▸ **EXTRACTED TEXT**
* * * *
# Difference between 80+ versions.



## nikhilsharma007nikx (Nov 23, 2014)

I was just surfing around but then i went curious for thus rating.
Basically, what i've heard is that the 80+ gold provides better power to the Computer. like if you are having a 650w PSU with a 80+ rating then youll have like around 640w to power the cpu but if you have a PSU with 80+ Bronze then it would just provide ~600w. Is that it ? 
Is there any other difference.
I want to know is that if a person gets a 650w with a 80+ gold will it help in reducing bill as compared to a 80+ bronze.?


----------



## whitestar_999 (Nov 23, 2014)

First of all forget about any significant power savings in this,they won't even cover the cost of a regular pizza in a month.More important than that is 80+ gold implies better quality components used which in turn means overall better psu.


----------



## nikhilsharma007nikx (Nov 29, 2014)

So, a seasonic 620w will be same as RM 650 just non modular. no electrical savings there ?


----------



## whitestar_999 (Nov 29, 2014)

just because both honda city & tata indigo are better than hyundai alto doesn't mean both are of same quality.seasonic is considered better than corsair by many.


----------



## nikhilsharma007nikx (Nov 29, 2014)

Alright then A seasonic s12ii 620w will have take about the same units as a RM 650 ?
* * * *
▸ **DATA RECORDS**
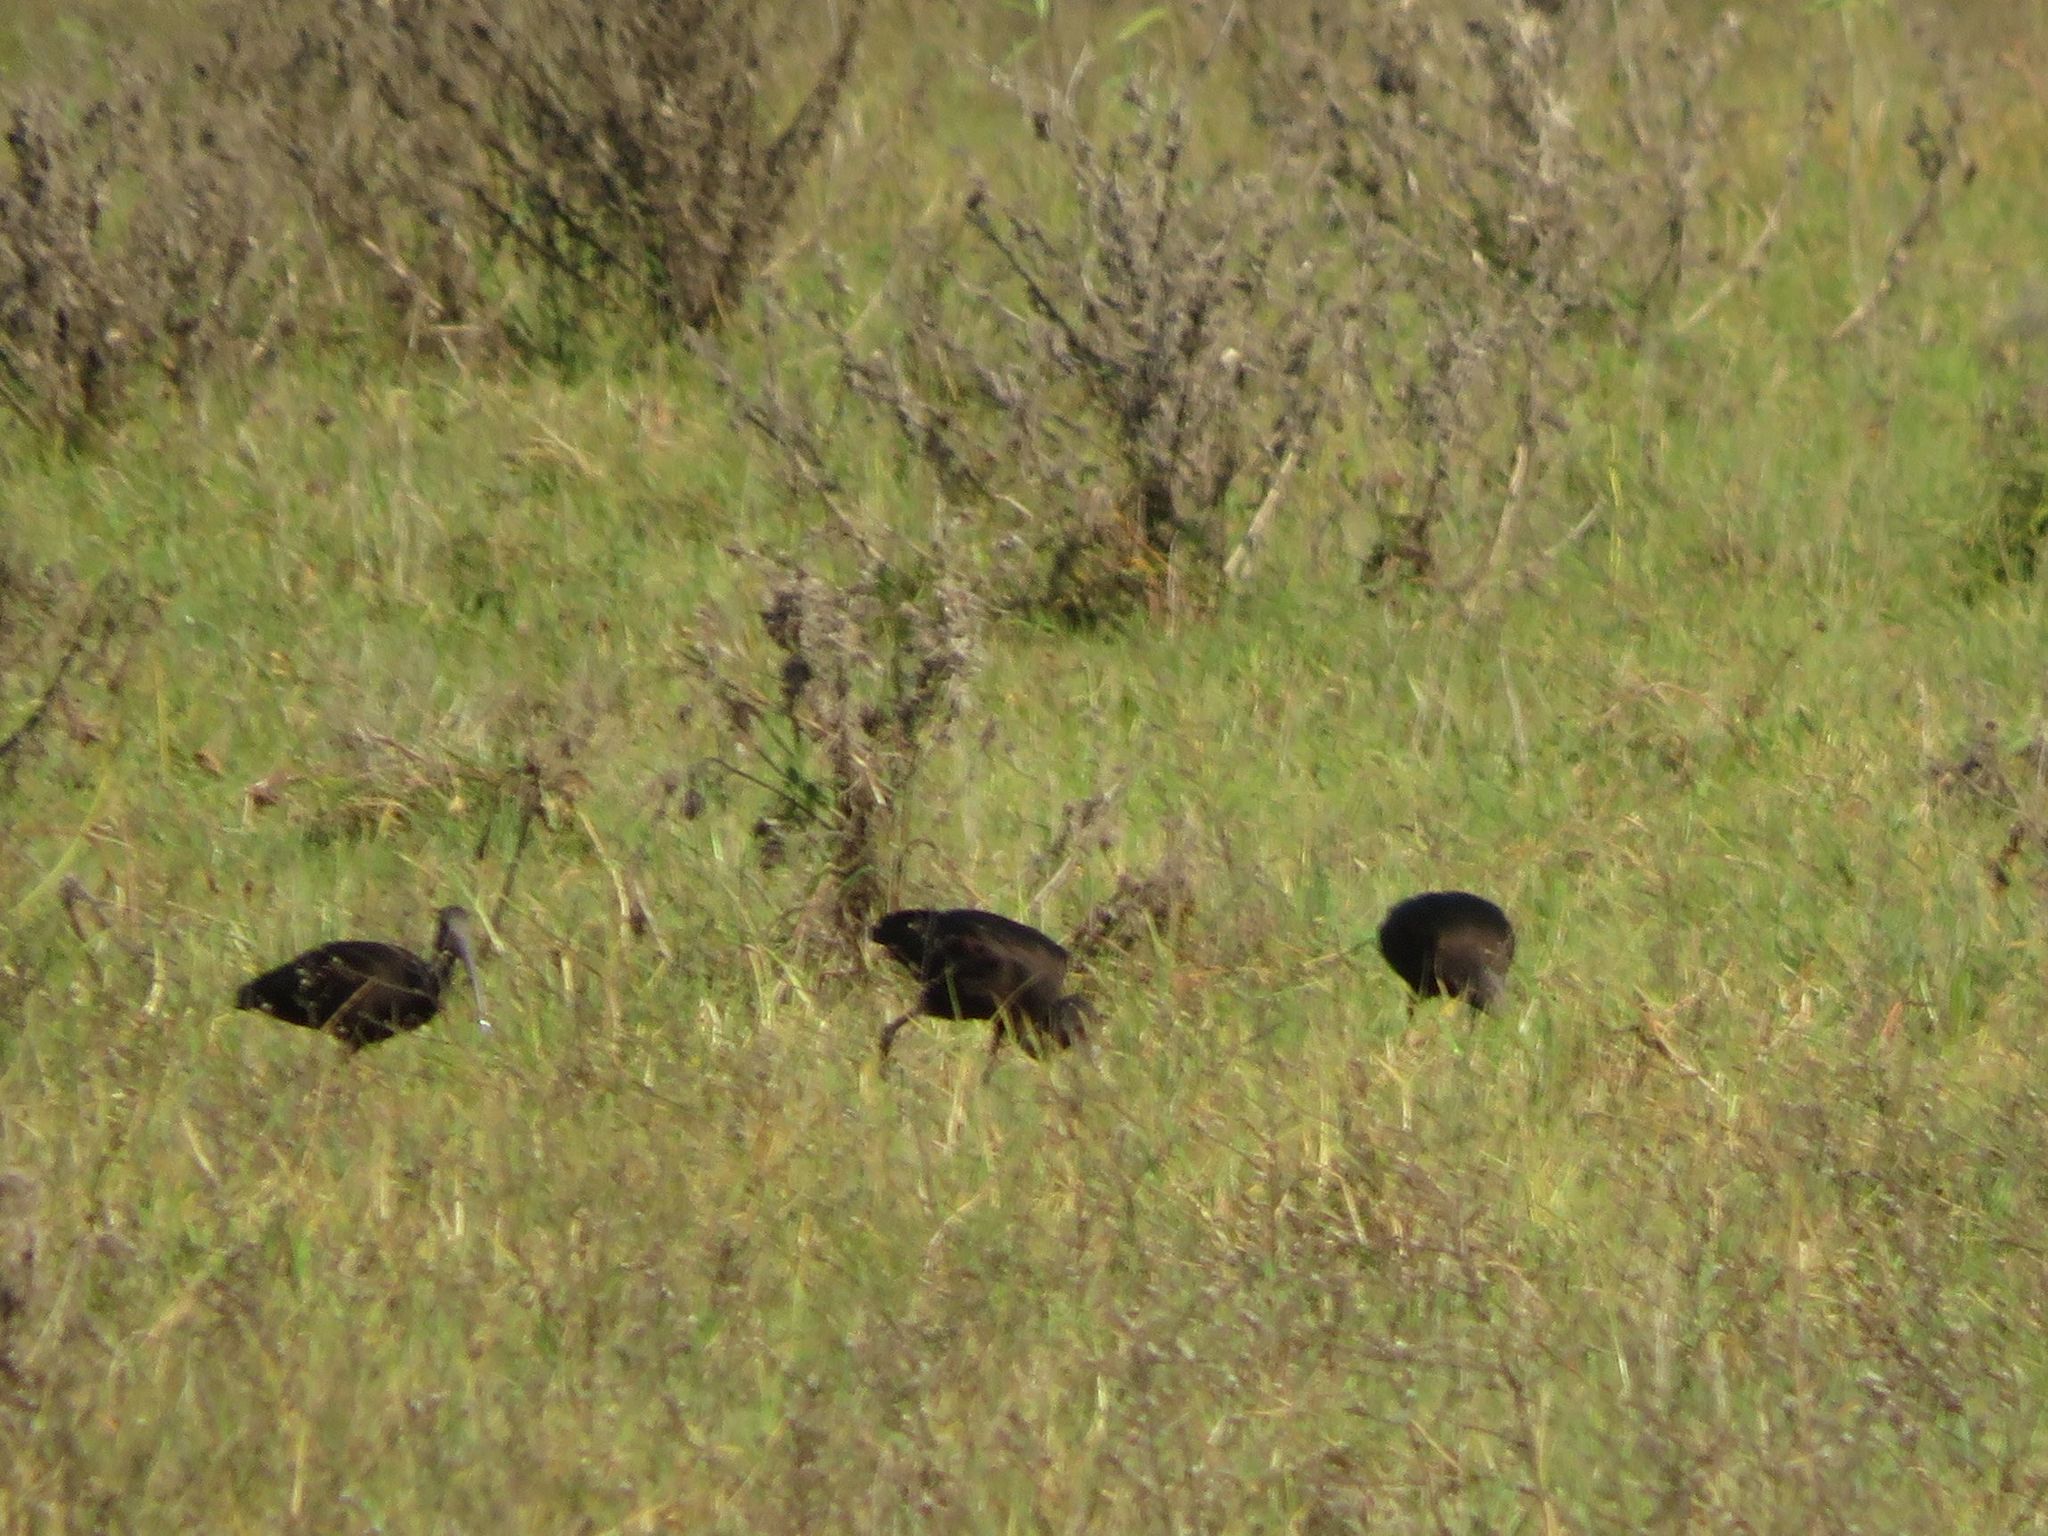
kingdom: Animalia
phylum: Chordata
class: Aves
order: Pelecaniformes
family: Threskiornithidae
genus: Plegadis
* * * *
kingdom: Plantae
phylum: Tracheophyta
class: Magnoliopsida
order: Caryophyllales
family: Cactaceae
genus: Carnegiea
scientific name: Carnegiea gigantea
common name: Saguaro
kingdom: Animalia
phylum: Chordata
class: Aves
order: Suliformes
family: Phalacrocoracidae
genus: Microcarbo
* * * *
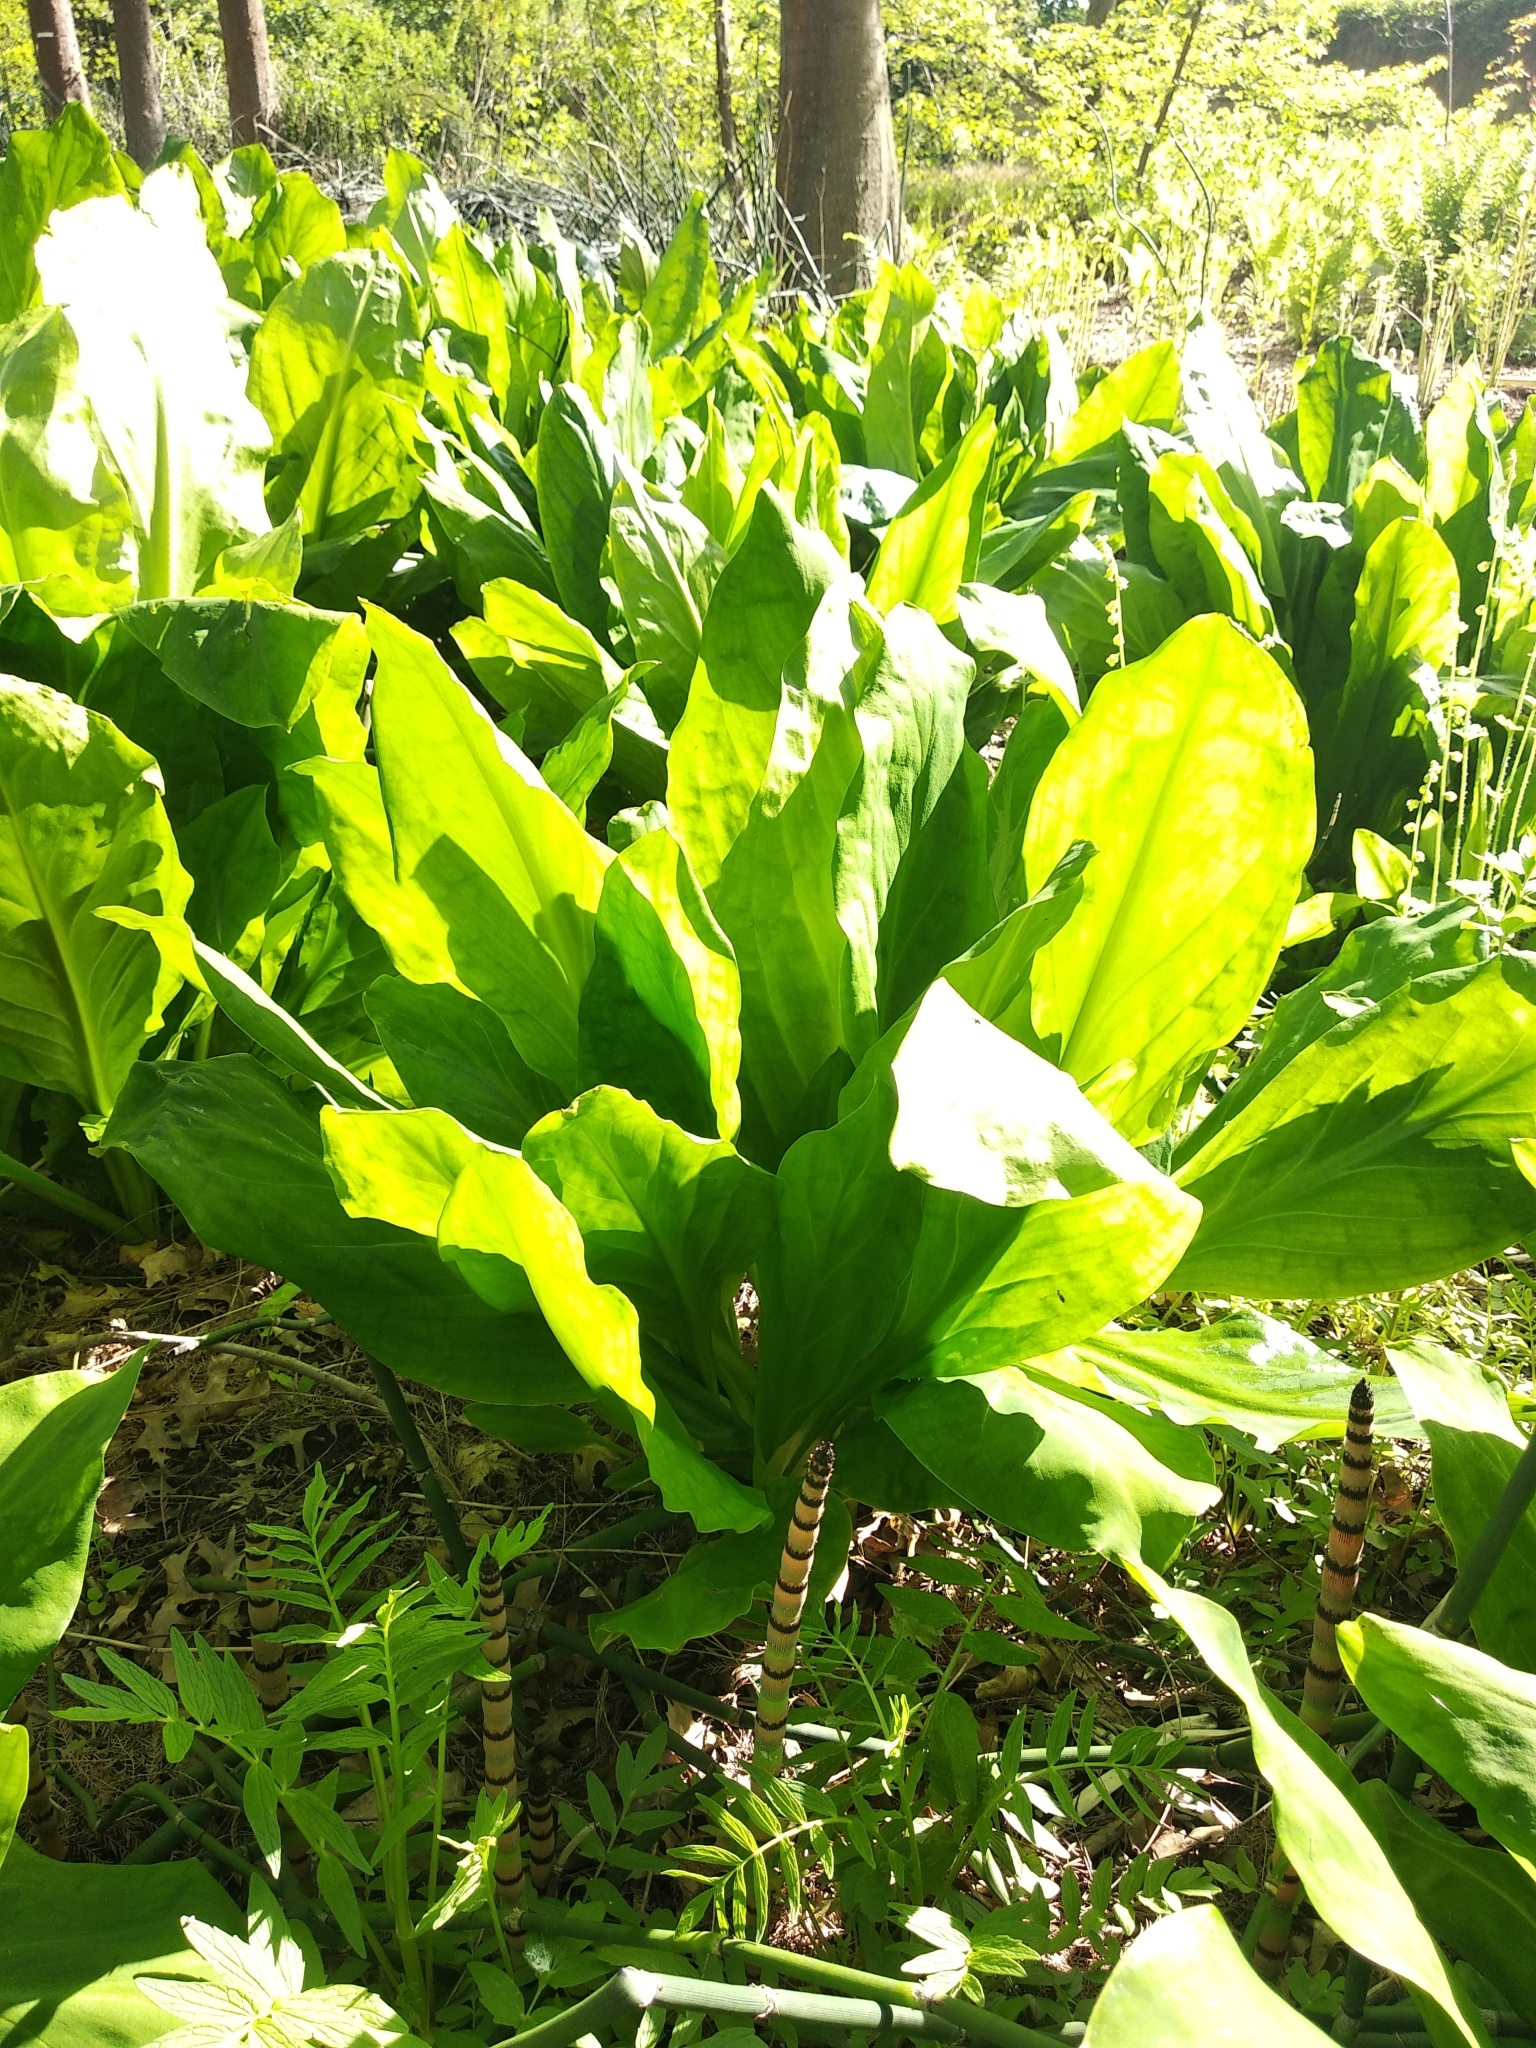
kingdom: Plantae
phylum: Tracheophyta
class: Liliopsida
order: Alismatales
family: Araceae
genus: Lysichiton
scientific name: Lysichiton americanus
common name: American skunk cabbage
* * * *
▸ **TASKS AND EXERCISES**
(a) Name every car model mentioned in the forum thread on 80+ power supply ratings.
(b) Revise the forum thread on 80+ power supply ratings, starting at "# Difference between" and ending at "Is that it ?", so that "surfing" becomes "browsing".

▸ **WRITTEN ANSWERS**
(a) honda city, tata indigo, hyundai alto

(b)
# Difference between 80+ versions.



## nikhilsharma007nikx (Nov 23, 2014)

I was just browsing around but then i went curious for thus rating.
Basically, what i've heard is that the 80+ gold provides better power to the Computer. like if you are having a 650w PSU with a 80+ rating then youll have like around 640w to power the cpu but if you have a PSU with 80+ Bronze then it would just provide ~600w. Is that it ?